Katrina Nevinski, Class of 2022
- SLP COVID Archive
- Jun 8, 2020
- 3 min read
Before COVID-19 hit, life wasn't great. I was burnt out from school and desperately needed a break. The thought of having a few weeks off to just chill out was amazing. It was all my friends and I talked about. They were excited to start their spring sports, I was excited to go to piano lessons and be outside. We were all going to work really hard until after our AP tests and finals, and then have an amazing summer. We all got our licenses during or before Sophomore year so we were so excited to drive around all summer.
I was really excited to have a break from school for a few weeks. I was sick of school and very stressed out. The thought of just hanging out at home was really nice. My friends and I were going to hang out and have sleepovers. It was like summer in the middle of the school year. I am incredibly lucky to have reliable meals, Wi-Fi, and a good computer. I know that this isn't the case for many students in our school though. The weekend before the governor officially called school off, my neighbor and I drove all over to get non-perishable foods for the school food shelf.
For me, every day is a little different. I usually wake up around 9am which is really nice. Sometimes I get up right after I wake up, other days, I lay in bed until 11 am. I start my day with easy assignments and work my way through the harder ones. I usually eat lunch around 1, and after that I lose a lot of motivation. I usually start working again at around 4 pm and work until around 7pm. During the day, my dad, younger brother, and younger sister and I are at home. My mom is a hospice nurse, so she goes to work every day. My youngest brother is at daycare during the day, so that his routine stays as normal as possible. At night, we are all home which can get a
little rough. We are all so bored by the end of the night that tensions can get a little high. I find that nights are the worst for me. After dinner, I never know what to do. I struggle to fill the time between eating dinner and going to bed. School has been really rough. My motivation comes from seeing teachers happy that I turned in my work, or seeing them mad if I didn't. Without going to school in person, I have less motivation. According to my standards, my grades have not been great. I'm very grateful to have such thorough and supportive teachers but despite how hard they try to teach in class meetings or videos, it just doesn't work for me. I’m finding that I'm not absorbing information in the same way. When it comes time for tests, I'm finding that I don't actually know what's happening, so I don't do so well. This is definitely an adjustment that I’m ironically getting used to as the school year comes to a close.
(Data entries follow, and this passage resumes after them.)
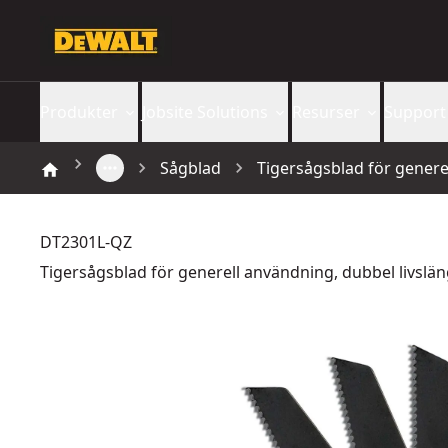
Produkter
Jobsite Solutions
Resurser
Support
Sågblad
Tigersågsblad för generel
DT2301L-QZ
Tigersågsblad för generell användning, dubbel livslän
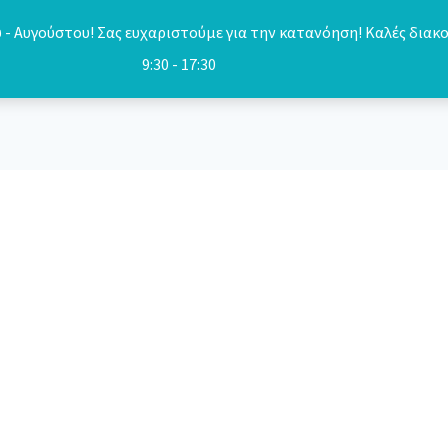
- Αυγούστου! Σας ευχαριστούμε για την κατανόηση! Καλές διακο
9:30 - 17:30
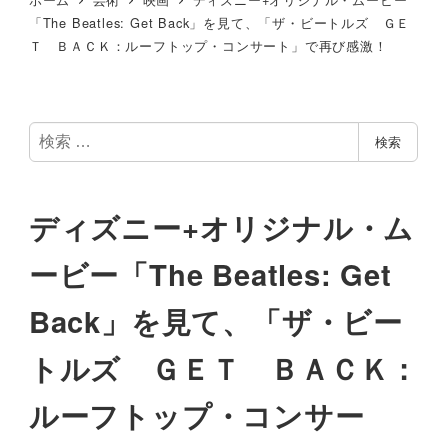
「The Beatles: Get Back」を見て、「ザ・ビートルズ ＧＥ
Ｔ ＢＡＣＫ：ルーフトップ・コンサート」で再び感激！
検
検索
索
ディズニー+オリジナル・ム
ービー「The Beatles: Get
Back」を見て、「ザ・ビー
トルズ ＧＥＴ ＢＡＣＫ：
ルーフトップ・コンサー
I don't really know what the future holds for me. I was going to help nanny a little boy this summer and help take him to his summer camps, but his camps are canceled. I am incredibly fortunate to only be a sophomore which means that I didn't lose my graduation, my prom, or possibly my fall semester of college. It's really hard to think about ways that our state in our
country will change after Covid-19. There are so many people who are following CDC guidelines and regulations but at the same time there are so many people who are against it. The people who are consistently protesting wearing masks and the closure of stores and religious places make me think that not much is going to change after this passes. The intense divide over
masks and PPE makes it really hard to even think about what our country will look like after the virus starts to decrease. I’m just ready for it to be over. The one thing I'm really looking forward to after social distancing ends is school. This sounds really nerdy but I am so excited to see teachers and friends again and continue my routine as normally as I can. I'm ready for my old life to come back.
Coronavirus has taught me a lot about myself. I've found new hobbies that I absolutely love to do and revisited old hobbies. My brother and I have spent more time playing video games, which has made us closer. Most importantly I realized that I can't take things for granted. Even basic things like going to school. This pandemic has taught me that my “normal” life is actually really great.